When I was in school, some of my teachers encouraged me to enter my work in juried exhibitions and competitions. I never liked doing so, but I think it can give you some valuable experiences.

Praise always feels good, and hearing what other people think of your work can give you different perspectives on how others can interpret visual information differently than you do. Informed criticism and seeing how your work compares to that of others can be good, not only because such criticisms and comparisons are often valid and you can learn from it if you're open to learning, but even when it's unfair it can thicken your skin a bit and help you refine your sense of proportion regarding how much you care about what others say, or, perhaps more importantly, how they say it.

Competitions, including ones that you don't personally enter but only observe, can also let you see first hand that "expert" judges often have their own peculiar biases. Sometimes the art they favor implies more about their own limitations, or even their resentments, than it does about the work they're judging. I've seen competitions in which the art that I, and most of the other viewers I chatted with, thought was the obvious best in the lot didn't even receive honorable mentions. I've seen artworks ignored by judges who were artists themselves, but who were incapable of creating at a level anywhere near that of the art that they were ignoring -- they chose instead to honor the art that was most similar in skill level to their own.
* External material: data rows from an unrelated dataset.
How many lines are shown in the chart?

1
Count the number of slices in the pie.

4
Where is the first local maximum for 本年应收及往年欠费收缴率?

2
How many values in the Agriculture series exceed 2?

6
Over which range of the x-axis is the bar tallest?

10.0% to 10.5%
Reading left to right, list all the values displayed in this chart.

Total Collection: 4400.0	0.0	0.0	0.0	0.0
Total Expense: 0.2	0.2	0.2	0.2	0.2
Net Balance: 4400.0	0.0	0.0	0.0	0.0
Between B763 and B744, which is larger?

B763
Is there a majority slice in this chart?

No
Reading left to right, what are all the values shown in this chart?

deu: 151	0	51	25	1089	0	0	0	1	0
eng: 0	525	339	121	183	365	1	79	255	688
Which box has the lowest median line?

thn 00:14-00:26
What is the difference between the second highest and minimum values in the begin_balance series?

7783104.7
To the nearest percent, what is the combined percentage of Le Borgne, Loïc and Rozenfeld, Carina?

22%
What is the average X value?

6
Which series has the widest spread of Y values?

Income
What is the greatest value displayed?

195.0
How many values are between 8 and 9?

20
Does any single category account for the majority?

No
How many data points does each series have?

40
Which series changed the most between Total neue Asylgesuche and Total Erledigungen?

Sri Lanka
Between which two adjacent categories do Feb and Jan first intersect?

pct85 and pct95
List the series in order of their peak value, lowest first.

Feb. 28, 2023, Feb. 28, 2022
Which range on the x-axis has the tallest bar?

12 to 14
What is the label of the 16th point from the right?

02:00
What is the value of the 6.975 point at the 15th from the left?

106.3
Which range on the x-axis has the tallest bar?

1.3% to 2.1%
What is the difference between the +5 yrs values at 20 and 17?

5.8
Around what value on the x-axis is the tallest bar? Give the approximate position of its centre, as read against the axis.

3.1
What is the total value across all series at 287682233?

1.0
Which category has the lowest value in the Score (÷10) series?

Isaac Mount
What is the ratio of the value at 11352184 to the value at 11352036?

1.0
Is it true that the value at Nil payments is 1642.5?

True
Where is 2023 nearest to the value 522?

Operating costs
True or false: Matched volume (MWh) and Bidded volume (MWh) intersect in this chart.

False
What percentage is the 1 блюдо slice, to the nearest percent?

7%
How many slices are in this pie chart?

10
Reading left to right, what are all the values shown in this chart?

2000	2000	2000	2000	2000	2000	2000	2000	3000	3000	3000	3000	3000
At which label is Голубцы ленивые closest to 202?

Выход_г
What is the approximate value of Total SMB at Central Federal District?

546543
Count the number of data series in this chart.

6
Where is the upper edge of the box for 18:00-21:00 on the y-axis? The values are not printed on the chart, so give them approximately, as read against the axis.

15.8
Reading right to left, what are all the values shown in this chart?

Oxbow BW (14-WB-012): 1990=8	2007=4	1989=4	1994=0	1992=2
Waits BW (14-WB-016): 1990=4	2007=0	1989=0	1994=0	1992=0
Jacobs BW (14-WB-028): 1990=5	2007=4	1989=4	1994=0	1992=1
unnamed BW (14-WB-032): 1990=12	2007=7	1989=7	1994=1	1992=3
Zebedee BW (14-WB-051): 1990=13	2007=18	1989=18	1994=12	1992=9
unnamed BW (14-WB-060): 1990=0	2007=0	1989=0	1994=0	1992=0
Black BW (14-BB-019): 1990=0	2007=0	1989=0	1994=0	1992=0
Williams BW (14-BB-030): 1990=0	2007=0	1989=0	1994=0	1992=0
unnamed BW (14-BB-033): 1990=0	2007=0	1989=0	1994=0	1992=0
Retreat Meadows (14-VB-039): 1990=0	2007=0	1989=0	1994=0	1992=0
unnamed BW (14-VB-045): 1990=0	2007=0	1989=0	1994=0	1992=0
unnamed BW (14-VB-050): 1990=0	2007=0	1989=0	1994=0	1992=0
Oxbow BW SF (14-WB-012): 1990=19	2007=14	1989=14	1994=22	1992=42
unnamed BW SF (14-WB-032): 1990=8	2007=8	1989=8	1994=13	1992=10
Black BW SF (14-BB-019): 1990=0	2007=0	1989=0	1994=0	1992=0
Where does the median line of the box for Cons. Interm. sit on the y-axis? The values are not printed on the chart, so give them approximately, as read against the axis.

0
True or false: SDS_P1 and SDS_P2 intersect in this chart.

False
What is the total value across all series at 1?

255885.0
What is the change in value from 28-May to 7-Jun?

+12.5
Being exposed to others' judgments, and talking to them, when possible, about their reasoning can help you learn to accept that art is a field in which almost everyone involved has very strong opinions, that their opinions are sometimes enlightening, but that they're also sometimes intentionally or unintentionally rude and motivated by things that have nothing to do with you or your work. It's the nature of the beast, and exposing yourself to it will help you learn how to deal with it in your own way. It can help you see more quickly which types of people are generous and full of encouragement and constructive criticism, and which are not.